Aim of the task ▸ Reproduce the lines starting at "g0(z) = ( z + mu - hybr )^-1" and ending at "computed by phys.gloc(z,D,dos)", with "half-filling" replaced by "half filling" and nothing else changed.

Stored records:
== == ==
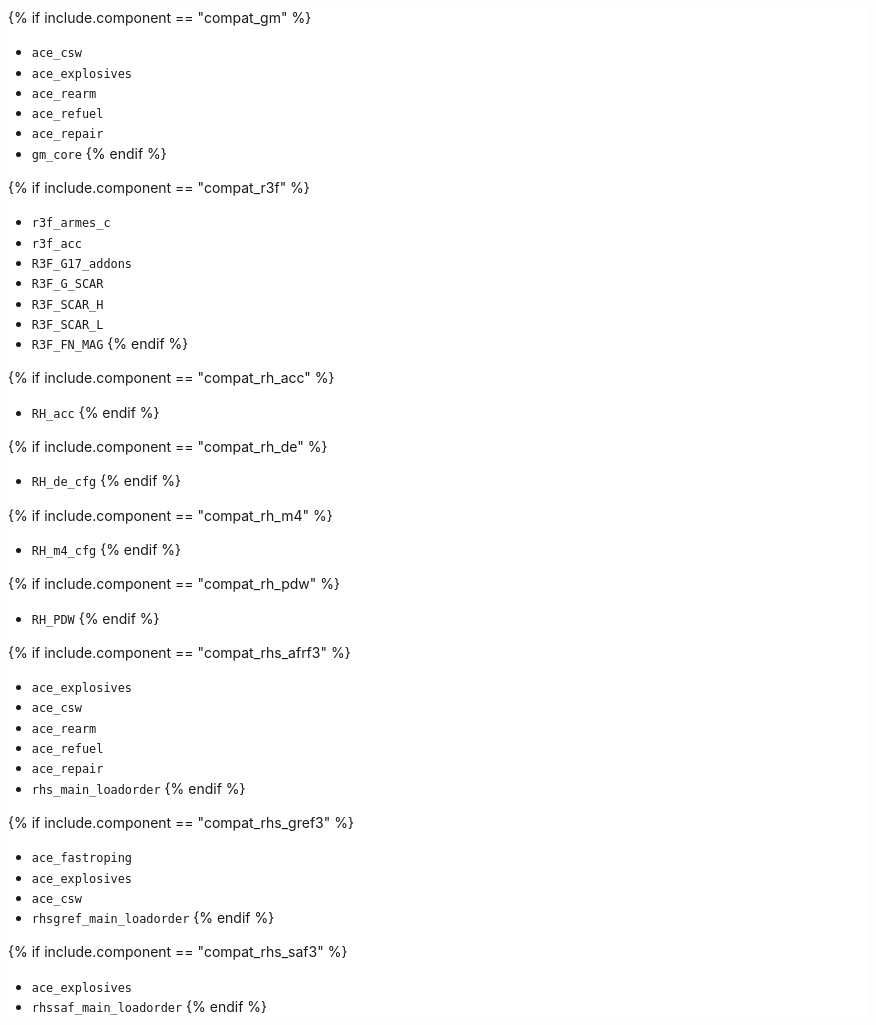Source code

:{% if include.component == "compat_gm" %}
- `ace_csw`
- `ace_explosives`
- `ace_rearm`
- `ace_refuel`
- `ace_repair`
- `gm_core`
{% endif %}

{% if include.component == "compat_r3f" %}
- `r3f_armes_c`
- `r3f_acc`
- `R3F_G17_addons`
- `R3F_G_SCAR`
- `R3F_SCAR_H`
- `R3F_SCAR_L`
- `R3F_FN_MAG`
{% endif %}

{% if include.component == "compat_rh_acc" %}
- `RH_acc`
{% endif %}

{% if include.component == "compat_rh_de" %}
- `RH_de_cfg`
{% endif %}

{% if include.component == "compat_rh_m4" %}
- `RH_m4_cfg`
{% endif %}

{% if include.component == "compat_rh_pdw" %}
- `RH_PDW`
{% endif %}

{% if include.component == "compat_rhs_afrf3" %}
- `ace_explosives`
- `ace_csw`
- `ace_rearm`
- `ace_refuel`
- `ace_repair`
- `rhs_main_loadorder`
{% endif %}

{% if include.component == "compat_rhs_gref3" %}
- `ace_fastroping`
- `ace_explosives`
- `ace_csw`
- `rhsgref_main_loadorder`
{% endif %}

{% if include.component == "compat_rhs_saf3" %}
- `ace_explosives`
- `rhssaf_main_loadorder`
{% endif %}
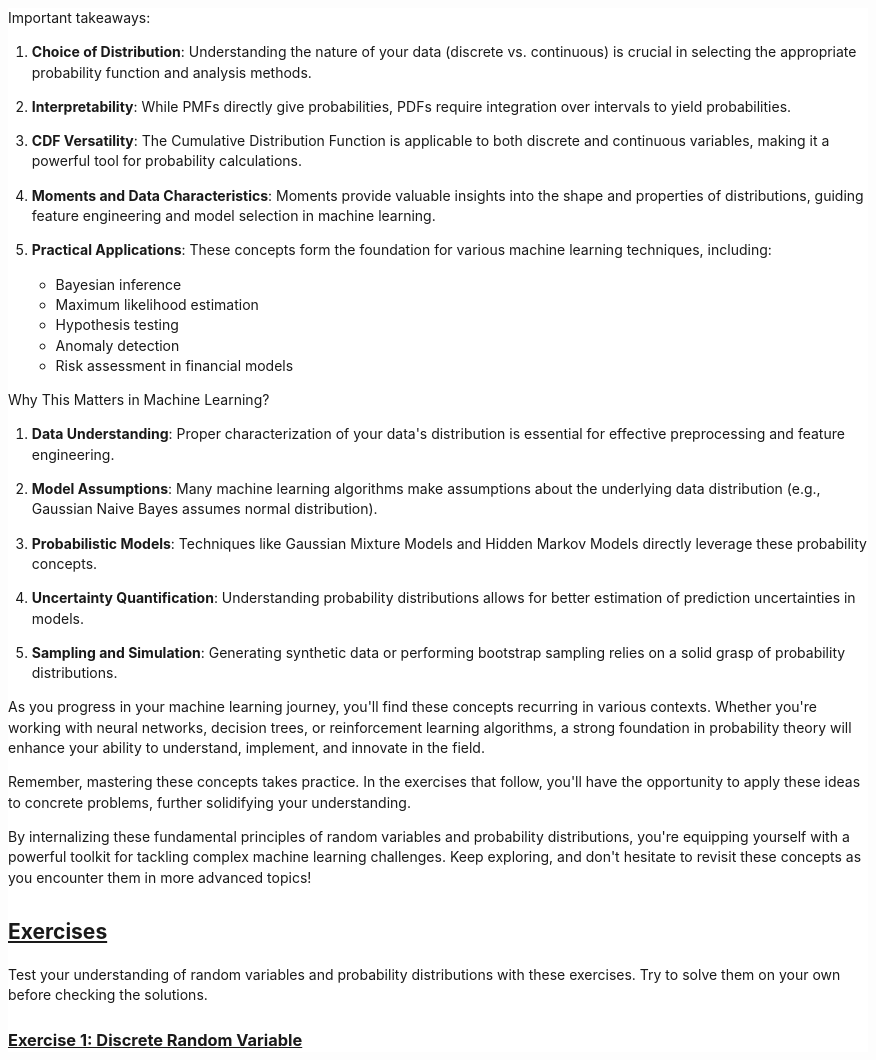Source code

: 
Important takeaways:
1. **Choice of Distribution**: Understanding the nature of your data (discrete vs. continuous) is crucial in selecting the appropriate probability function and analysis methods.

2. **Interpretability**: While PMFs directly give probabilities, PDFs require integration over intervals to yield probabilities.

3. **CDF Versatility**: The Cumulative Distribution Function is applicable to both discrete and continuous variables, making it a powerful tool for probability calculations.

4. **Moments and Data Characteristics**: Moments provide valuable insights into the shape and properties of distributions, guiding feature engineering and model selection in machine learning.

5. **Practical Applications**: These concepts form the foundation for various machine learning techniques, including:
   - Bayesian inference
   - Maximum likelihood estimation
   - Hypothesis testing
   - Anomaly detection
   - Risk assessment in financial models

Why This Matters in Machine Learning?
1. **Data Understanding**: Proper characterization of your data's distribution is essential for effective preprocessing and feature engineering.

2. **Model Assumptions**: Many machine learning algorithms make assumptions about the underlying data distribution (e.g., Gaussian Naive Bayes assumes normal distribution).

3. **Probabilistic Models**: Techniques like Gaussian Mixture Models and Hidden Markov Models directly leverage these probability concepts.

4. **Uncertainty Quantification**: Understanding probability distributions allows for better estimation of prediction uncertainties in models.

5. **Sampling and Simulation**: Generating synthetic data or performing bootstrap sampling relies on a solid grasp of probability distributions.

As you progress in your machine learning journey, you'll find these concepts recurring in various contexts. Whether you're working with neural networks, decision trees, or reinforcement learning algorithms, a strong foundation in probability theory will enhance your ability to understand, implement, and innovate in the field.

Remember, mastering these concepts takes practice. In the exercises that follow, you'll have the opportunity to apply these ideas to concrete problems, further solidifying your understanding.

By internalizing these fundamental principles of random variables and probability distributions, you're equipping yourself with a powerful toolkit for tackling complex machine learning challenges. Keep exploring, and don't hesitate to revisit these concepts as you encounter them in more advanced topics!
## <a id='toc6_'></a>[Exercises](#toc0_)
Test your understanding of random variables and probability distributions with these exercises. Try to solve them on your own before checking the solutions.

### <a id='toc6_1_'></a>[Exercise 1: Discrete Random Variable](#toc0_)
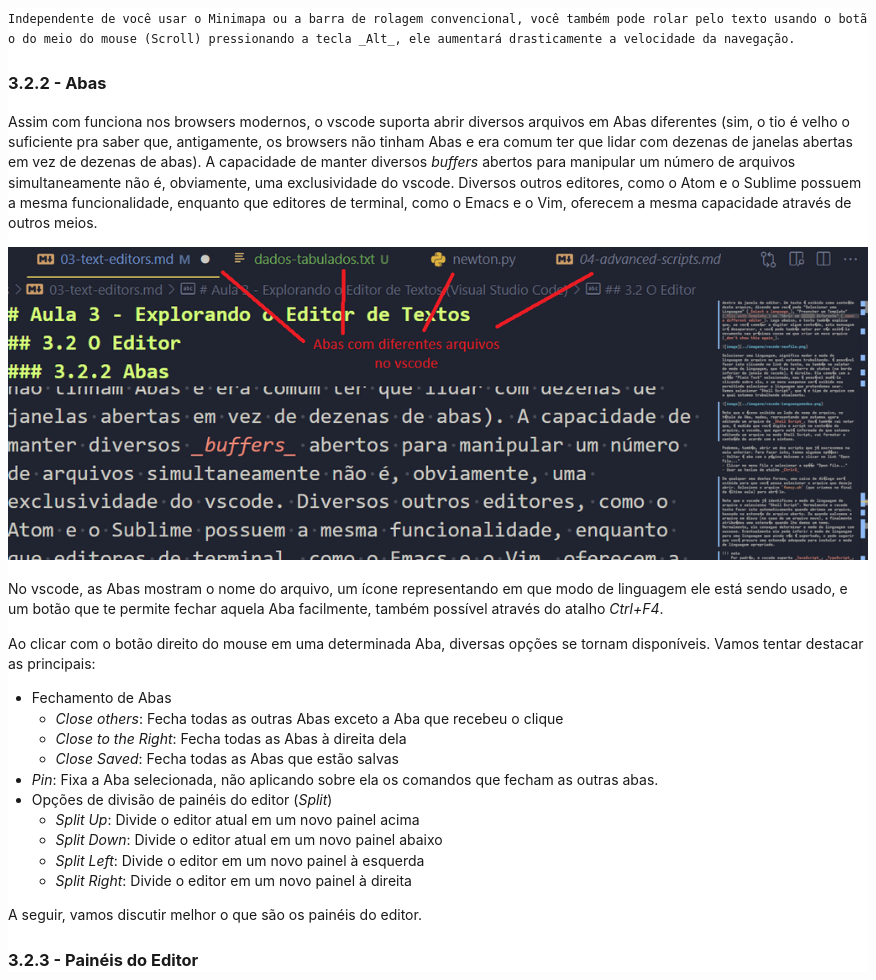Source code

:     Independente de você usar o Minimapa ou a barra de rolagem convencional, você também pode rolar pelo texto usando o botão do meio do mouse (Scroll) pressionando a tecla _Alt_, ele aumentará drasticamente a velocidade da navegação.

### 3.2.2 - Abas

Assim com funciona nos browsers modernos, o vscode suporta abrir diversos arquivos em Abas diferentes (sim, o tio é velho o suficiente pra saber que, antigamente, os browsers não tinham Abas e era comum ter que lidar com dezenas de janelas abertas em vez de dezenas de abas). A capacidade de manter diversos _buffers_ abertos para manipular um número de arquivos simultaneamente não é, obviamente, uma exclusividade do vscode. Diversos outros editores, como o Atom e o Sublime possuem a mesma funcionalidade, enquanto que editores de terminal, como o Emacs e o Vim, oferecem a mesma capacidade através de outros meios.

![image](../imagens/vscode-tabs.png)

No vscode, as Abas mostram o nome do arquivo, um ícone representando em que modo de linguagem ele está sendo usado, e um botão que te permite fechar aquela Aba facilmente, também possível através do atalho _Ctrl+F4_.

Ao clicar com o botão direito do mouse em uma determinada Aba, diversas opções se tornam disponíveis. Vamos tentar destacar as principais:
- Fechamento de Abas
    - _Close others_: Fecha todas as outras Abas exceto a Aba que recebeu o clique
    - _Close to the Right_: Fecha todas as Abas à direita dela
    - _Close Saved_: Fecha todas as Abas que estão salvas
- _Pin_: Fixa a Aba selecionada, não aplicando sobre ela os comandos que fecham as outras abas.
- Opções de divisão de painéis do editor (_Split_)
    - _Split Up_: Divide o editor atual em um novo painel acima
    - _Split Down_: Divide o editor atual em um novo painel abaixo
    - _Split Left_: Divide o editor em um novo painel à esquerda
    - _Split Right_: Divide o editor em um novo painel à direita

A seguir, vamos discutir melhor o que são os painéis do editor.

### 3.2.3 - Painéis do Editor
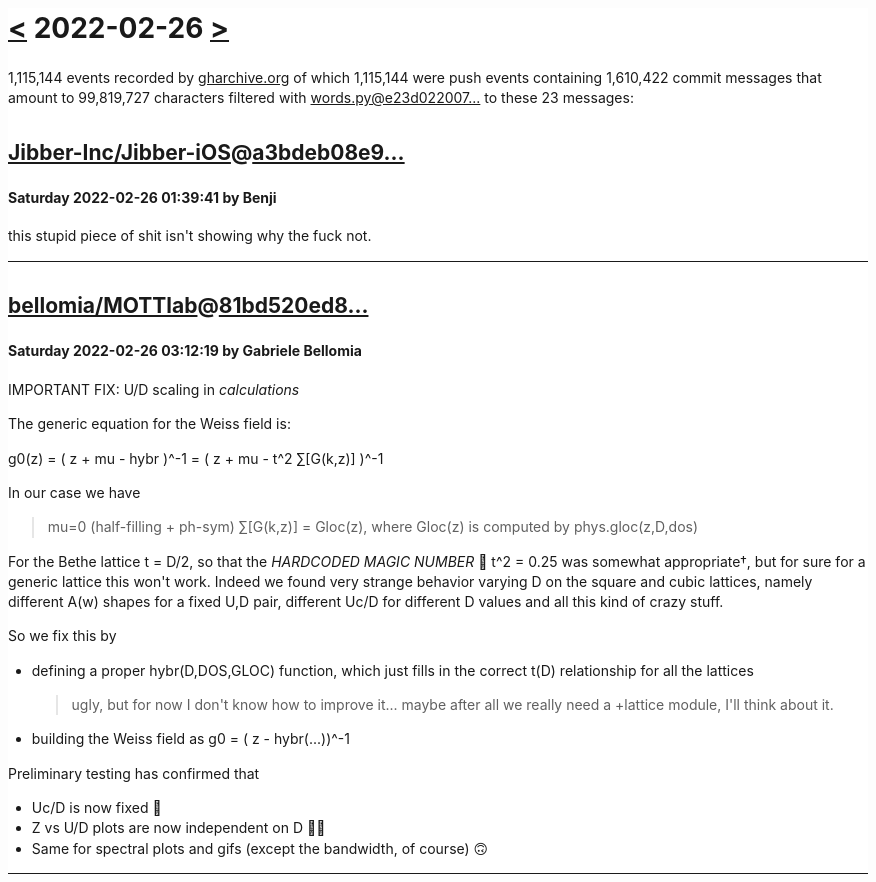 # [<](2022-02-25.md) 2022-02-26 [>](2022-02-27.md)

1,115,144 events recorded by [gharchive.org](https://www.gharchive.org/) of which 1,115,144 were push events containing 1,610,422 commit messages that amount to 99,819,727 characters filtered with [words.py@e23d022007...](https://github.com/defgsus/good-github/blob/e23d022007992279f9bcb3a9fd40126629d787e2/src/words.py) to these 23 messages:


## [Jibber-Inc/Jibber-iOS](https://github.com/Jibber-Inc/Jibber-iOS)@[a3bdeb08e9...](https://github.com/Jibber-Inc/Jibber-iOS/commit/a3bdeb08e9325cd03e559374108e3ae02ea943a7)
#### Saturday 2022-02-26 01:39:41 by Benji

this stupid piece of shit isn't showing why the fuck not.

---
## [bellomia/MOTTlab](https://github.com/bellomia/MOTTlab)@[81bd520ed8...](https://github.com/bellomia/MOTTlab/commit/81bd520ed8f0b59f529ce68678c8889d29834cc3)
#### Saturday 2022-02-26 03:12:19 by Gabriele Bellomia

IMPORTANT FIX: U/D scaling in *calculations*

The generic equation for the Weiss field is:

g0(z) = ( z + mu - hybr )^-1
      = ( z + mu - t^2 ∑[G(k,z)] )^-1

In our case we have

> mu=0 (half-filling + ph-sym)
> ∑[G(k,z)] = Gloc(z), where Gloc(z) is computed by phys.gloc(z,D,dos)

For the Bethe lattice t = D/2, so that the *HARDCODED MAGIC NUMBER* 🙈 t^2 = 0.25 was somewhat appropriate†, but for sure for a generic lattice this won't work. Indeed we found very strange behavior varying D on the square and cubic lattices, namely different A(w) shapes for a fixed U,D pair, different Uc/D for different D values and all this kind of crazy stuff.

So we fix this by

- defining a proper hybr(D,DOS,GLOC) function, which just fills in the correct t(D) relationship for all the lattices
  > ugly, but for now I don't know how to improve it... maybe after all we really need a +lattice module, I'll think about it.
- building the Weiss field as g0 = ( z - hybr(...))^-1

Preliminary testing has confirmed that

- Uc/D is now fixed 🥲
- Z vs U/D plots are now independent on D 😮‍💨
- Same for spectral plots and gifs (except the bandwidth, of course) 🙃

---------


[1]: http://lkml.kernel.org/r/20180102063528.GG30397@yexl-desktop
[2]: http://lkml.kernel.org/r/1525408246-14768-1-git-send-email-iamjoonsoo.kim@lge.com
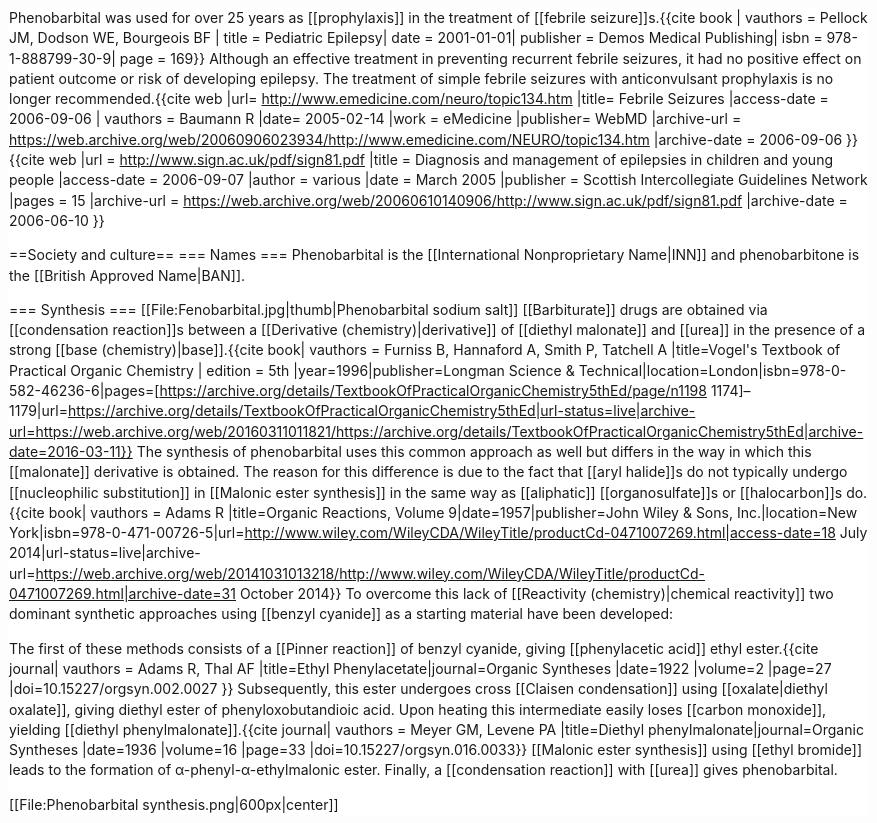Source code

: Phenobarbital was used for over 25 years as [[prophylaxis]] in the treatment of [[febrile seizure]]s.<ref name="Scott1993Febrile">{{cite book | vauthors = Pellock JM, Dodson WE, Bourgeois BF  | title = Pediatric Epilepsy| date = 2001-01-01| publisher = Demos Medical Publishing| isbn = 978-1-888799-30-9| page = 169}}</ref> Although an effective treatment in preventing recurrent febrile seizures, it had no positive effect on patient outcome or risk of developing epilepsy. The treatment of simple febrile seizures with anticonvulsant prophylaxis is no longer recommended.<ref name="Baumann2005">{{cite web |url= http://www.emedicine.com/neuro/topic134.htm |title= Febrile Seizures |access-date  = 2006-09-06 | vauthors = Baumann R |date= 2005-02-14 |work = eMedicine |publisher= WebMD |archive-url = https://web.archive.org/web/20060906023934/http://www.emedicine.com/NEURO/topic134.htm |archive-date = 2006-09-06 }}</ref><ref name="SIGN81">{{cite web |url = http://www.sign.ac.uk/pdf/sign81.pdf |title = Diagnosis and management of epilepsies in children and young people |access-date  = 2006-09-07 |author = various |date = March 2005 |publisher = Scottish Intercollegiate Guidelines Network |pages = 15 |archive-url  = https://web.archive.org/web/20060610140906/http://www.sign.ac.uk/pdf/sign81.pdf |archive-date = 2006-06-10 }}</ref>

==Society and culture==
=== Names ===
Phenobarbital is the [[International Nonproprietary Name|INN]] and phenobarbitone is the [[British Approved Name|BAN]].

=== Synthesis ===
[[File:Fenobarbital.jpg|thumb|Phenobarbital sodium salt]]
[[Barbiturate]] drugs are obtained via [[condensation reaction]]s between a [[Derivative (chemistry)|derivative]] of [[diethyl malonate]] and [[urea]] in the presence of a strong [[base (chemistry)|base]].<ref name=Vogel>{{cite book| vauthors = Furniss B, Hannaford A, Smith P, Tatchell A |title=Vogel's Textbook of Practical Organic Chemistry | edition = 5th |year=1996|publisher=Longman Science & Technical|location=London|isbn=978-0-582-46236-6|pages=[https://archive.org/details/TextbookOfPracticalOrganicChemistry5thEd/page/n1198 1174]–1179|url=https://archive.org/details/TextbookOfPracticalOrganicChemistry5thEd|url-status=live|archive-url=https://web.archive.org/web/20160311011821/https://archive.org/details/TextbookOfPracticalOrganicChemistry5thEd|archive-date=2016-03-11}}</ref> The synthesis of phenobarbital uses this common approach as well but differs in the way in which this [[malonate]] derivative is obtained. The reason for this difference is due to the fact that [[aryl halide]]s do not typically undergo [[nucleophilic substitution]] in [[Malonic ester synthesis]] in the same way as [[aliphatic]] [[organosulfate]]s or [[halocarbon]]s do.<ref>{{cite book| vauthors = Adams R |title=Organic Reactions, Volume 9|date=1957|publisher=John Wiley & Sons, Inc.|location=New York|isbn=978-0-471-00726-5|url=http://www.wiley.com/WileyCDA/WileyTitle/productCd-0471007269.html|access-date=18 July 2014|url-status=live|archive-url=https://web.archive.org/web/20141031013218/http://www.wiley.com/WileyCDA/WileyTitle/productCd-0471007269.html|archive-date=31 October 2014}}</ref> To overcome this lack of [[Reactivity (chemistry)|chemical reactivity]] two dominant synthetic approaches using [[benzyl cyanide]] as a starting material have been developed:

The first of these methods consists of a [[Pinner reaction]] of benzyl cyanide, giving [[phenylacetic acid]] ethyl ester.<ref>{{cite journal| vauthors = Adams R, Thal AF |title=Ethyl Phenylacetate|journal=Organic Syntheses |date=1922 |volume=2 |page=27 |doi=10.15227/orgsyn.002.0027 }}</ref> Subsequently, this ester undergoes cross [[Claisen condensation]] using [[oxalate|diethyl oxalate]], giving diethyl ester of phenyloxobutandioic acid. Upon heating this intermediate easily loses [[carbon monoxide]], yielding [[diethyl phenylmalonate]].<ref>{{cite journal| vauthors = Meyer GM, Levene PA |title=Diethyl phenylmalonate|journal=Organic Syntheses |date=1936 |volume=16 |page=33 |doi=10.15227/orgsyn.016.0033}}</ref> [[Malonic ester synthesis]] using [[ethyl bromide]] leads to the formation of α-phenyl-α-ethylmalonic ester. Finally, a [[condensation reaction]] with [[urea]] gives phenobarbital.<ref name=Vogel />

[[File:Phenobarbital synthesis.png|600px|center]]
== == ==
Reply ▸
g0(z) = ( z + mu - hybr )^-1
      = ( z + mu - t^2 ∑[G(k,z)] )^-1

In our case we have

> mu=0 (half filling + ph-sym)
> ∑[G(k,z)] = Gloc(z), where Gloc(z) is computed by phys.gloc(z,D,dos)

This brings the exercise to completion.